La Torah interdit de causer du tort et de la peine à toutes les créatures vivantes de Dieu, y compris aux animaux. Si nous sommes déjà tenus d’épargner toute souffrance aux bêtes, nous pouvons aisément comprendre combien nous devons être vigilants à ne pas blesser un autre être humain !

5. La gentillesse s’apprend à la maison

Vous revenez tout juste du supermarché. Vous entrez chez vous avec six sachets bien remplis à chaque bras. Votre ado vous regarde entrer sans bouger.

« J’ai faim » lance-t-il. « Y’a rien à manger dans cette baraque ? »

Voilà le moment idéal pour agir ! Ne laissez pas passer cette opportunité d'apprendre à votre échalas de 16 ans à ouvrir les yeux et à se rendre utile !

« Mon grand, tu ne vois pas que je suis encombré(e) avec tous ces sacs ? Tu ne veux pas plutôt m’aider à transporter tout ça au lieu de crier famine ? »

Et voila ! Inutile de ronger votre frein inutilement ! Sans cri ni colère, vous apprenez à votre enfant à être plus sensible à ce qui se passe autour de lui.
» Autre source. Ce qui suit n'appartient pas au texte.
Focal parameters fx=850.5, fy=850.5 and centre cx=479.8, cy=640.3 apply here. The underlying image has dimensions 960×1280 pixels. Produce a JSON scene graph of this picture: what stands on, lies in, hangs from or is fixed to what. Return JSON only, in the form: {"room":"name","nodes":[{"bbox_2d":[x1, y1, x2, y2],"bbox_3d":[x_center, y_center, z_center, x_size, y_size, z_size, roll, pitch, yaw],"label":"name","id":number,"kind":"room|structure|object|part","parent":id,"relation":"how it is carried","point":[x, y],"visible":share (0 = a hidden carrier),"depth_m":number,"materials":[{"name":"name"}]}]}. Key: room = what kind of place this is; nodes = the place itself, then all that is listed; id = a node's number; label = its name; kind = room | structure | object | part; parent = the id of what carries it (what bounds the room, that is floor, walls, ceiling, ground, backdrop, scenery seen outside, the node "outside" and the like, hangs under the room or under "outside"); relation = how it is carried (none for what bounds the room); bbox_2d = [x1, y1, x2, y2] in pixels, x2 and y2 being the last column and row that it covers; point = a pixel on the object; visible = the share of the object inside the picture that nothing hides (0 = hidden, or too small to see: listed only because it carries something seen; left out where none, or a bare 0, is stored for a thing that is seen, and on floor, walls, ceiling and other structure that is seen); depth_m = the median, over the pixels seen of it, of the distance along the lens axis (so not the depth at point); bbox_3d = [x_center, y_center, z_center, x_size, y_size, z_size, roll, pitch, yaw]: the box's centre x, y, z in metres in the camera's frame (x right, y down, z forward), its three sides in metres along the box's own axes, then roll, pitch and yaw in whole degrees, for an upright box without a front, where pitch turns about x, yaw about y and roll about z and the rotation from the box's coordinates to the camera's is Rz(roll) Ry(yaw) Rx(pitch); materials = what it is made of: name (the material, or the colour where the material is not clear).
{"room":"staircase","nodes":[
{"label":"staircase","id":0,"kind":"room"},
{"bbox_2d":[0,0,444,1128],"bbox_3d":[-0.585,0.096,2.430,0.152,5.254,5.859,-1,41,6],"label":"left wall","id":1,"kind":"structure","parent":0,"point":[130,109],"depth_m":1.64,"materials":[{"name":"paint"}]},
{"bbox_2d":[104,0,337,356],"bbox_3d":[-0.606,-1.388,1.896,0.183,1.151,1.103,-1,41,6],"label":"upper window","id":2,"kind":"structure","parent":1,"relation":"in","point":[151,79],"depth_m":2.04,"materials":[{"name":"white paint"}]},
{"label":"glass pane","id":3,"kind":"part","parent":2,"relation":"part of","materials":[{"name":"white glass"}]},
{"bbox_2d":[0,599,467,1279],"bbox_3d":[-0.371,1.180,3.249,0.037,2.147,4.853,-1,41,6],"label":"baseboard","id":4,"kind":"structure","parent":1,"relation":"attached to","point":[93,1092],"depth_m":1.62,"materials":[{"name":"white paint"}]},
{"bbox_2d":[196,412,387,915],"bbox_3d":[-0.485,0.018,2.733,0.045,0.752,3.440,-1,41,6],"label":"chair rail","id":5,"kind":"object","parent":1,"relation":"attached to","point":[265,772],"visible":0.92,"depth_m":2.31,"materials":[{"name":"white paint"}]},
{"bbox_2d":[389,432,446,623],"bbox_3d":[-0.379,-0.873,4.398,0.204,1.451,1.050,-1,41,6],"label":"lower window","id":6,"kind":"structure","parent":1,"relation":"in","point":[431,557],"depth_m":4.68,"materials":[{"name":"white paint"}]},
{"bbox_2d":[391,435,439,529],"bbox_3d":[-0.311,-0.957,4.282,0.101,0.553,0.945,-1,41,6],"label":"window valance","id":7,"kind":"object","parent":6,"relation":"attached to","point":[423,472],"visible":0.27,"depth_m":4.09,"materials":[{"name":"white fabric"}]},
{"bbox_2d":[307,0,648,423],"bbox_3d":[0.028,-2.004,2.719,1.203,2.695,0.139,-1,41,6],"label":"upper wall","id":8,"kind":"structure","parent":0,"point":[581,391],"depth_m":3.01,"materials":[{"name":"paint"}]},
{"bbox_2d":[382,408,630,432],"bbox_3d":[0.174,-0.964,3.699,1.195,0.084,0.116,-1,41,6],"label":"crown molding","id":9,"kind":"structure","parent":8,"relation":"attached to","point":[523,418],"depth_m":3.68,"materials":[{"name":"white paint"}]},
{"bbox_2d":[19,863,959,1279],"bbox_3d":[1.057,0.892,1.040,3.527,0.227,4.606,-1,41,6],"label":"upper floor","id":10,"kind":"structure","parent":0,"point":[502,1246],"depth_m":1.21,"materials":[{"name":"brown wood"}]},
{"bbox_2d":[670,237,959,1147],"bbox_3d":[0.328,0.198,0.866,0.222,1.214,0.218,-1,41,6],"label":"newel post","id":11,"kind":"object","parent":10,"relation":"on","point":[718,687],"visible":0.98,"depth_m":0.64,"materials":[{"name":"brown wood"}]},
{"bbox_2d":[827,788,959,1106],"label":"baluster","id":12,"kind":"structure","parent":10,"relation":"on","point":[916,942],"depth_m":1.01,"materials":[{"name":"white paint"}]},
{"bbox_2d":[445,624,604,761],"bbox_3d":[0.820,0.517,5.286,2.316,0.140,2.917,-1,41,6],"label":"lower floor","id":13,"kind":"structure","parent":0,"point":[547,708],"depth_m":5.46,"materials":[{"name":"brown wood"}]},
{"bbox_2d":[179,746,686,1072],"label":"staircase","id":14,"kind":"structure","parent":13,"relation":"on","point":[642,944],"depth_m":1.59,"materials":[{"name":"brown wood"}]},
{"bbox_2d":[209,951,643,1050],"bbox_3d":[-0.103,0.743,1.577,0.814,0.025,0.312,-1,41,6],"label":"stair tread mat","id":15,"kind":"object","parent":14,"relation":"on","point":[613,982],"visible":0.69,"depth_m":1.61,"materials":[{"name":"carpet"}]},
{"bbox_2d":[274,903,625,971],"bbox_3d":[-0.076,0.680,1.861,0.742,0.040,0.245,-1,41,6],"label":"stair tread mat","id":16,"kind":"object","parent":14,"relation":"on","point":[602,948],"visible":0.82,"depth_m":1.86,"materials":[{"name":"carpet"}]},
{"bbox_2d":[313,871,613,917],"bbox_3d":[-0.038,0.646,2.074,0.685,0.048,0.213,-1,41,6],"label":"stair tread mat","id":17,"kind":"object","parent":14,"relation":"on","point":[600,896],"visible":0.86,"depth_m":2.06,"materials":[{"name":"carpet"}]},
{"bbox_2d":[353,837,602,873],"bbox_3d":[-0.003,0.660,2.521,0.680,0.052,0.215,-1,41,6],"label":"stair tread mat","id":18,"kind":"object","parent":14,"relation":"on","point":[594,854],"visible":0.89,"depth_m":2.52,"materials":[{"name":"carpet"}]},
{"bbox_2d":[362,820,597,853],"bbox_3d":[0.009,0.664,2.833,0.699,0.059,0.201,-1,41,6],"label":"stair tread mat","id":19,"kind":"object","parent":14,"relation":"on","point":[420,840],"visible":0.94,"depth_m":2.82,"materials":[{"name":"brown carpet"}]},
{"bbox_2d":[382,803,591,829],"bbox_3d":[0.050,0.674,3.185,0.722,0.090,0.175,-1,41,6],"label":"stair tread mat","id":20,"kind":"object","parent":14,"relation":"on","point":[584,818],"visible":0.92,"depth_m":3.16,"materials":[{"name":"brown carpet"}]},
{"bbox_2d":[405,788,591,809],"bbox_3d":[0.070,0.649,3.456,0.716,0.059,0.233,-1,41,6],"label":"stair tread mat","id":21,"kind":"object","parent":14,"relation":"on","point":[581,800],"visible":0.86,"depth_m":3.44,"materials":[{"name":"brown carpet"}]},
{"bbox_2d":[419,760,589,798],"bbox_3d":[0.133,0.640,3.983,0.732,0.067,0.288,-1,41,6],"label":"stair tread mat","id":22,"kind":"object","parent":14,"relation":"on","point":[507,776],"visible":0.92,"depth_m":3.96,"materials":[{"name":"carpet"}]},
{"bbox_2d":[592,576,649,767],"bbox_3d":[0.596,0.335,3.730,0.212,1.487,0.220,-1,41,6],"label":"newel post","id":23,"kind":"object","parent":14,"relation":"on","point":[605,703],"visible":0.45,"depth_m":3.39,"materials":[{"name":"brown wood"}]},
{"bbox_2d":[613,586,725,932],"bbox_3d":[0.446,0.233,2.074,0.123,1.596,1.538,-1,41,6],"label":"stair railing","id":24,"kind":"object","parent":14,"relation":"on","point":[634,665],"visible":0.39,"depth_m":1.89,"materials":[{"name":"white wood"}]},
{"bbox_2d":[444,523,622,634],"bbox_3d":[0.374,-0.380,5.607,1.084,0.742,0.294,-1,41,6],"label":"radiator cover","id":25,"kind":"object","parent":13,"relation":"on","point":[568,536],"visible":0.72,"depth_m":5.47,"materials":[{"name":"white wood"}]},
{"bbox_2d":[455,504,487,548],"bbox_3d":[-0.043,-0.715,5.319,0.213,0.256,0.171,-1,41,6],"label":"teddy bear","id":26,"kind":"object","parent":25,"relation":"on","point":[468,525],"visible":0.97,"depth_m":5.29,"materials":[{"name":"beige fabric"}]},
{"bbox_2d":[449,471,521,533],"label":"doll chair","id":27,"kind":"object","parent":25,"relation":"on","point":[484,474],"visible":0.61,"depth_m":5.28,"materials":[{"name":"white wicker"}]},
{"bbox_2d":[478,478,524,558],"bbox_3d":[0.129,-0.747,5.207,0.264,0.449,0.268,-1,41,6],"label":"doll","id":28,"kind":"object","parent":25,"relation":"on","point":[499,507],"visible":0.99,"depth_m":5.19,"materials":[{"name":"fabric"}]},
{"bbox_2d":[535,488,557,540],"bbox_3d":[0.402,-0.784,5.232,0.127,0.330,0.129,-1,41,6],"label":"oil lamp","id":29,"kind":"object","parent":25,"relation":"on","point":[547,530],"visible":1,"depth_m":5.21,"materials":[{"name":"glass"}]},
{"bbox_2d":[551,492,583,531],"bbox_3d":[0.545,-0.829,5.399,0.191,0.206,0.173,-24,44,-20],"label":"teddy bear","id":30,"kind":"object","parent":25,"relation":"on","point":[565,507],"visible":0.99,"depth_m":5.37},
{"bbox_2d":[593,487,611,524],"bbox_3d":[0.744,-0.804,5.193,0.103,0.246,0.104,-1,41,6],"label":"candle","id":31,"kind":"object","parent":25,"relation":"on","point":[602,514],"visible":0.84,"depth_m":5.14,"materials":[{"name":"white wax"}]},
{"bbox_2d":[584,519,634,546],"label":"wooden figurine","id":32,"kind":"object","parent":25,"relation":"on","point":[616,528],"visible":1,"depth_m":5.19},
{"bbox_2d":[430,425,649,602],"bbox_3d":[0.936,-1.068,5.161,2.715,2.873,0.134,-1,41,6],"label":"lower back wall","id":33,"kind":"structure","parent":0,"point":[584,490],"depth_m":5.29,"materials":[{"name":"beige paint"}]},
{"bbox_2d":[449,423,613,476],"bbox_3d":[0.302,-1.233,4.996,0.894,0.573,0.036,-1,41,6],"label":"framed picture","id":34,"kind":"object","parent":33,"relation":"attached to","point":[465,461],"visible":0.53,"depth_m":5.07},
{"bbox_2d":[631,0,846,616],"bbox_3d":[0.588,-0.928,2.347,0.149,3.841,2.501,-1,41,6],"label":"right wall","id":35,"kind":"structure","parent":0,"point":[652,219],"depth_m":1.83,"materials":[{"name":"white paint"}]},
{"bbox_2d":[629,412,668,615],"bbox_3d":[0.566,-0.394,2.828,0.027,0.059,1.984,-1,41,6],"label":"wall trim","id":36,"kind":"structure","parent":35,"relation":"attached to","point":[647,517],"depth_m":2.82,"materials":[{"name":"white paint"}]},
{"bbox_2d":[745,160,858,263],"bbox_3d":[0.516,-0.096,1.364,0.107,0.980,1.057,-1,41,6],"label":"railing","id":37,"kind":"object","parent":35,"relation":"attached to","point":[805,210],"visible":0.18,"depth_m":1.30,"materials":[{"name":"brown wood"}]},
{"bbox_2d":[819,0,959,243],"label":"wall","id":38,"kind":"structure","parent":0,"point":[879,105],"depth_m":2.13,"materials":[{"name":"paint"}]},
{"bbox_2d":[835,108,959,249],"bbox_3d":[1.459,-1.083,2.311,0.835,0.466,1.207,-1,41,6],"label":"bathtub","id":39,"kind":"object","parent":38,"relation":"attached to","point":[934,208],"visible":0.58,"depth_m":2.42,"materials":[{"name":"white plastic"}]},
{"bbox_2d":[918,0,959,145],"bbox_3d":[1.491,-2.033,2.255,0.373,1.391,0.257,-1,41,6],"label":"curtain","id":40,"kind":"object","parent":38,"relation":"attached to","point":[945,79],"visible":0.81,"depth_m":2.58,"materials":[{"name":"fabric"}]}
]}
Nombreuses sont les personnes incroyablement dévouées à leurs amis, mais négligent complètement leur famille. Elles laissent tout tomber pour les autres, dépensent sans compter leur temps et leur énergie dès qu’on le leur demande. Mais si leur époux(se) ou leurs enfants font la même requête, elle ont soudainement un bon prétexte pour ne pas y répondre favorablement. Les enfants ne sont pas dupes de ce genre de dérobade, et réalisent très vite que leur fratrie ou leurs parents sont sympas avec tout le monde, sauf avec eux !
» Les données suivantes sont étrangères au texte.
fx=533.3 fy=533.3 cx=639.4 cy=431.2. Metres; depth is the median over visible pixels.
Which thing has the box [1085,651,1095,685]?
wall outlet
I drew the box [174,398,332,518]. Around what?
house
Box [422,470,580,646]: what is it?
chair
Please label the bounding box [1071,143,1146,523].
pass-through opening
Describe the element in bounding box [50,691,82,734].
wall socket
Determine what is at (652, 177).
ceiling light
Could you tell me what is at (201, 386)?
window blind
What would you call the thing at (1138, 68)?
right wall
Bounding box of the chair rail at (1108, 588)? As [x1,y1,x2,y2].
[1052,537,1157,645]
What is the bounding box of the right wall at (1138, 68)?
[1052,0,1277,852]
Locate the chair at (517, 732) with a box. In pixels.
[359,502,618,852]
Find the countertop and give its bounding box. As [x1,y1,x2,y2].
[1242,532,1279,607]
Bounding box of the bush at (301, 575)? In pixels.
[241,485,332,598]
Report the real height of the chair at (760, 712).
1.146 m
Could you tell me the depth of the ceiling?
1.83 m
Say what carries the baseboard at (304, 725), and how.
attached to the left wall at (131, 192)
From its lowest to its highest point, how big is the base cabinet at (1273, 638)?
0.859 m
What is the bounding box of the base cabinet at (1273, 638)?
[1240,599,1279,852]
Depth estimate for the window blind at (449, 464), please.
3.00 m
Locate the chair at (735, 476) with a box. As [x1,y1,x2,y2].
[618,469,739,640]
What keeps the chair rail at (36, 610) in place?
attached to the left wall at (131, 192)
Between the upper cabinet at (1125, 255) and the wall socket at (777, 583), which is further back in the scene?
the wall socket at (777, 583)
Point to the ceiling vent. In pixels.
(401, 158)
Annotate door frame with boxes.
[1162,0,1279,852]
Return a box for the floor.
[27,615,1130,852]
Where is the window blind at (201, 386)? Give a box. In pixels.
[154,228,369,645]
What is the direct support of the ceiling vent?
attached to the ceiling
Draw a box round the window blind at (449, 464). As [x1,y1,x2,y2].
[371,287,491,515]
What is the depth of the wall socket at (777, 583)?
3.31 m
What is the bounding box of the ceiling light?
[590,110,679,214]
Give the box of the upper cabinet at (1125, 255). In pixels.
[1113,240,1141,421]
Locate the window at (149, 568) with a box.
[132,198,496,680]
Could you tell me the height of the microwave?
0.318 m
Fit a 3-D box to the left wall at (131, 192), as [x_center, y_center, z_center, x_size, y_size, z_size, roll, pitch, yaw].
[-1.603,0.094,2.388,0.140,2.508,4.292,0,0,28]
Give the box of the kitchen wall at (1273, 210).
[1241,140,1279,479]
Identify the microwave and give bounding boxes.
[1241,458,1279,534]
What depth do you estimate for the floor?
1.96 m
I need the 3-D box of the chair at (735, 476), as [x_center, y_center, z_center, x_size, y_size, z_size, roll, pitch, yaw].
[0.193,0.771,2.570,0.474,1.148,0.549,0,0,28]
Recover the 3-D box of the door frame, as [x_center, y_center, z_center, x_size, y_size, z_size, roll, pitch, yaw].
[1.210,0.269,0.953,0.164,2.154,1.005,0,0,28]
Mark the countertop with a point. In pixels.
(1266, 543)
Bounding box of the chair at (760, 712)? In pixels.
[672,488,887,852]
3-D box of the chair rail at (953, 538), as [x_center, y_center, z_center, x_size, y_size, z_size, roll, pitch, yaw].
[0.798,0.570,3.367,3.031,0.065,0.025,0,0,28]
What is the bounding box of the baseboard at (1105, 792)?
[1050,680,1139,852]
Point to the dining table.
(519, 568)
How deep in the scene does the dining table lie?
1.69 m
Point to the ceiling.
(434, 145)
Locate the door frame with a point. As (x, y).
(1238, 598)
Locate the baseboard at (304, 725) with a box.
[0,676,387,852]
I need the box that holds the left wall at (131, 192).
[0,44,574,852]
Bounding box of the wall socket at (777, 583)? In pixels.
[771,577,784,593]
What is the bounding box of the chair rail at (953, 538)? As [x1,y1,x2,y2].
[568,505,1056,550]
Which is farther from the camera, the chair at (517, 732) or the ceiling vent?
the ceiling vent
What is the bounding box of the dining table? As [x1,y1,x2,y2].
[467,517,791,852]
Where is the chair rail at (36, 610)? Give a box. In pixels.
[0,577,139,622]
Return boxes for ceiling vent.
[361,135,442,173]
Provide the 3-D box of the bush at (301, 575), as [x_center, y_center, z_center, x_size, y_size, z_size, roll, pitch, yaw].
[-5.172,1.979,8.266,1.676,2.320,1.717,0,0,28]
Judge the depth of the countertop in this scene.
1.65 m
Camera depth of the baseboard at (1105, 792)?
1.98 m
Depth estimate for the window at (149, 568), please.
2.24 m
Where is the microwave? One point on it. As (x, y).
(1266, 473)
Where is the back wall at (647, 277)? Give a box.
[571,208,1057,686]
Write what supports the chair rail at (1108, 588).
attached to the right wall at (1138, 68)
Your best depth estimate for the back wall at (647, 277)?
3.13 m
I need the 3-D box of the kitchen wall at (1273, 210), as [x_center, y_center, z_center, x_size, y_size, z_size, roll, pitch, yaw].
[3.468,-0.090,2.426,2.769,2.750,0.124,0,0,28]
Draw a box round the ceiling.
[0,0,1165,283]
Nul besoin de chercher midi à quatorze heures : les enfants gentils proviennent de familles où la gentillesse est de mise. Comme dit le proverbe, charité bien ordonnée commence par soi-même.

Eduquons nos enfants à être sensibles et généreux, en paroles comme en actes. Rien ne justifie qu’un enfant soit méchant. Si nous veillons à incarner ces valeurs de gentillesse et de souci de l’autre et que nous faisons preuve de compassion envers autrui malgré la pression et les défis du quotidien, alors nos enfants saisiront l’intérêt majeur qu’il y a à être plus bienveillant.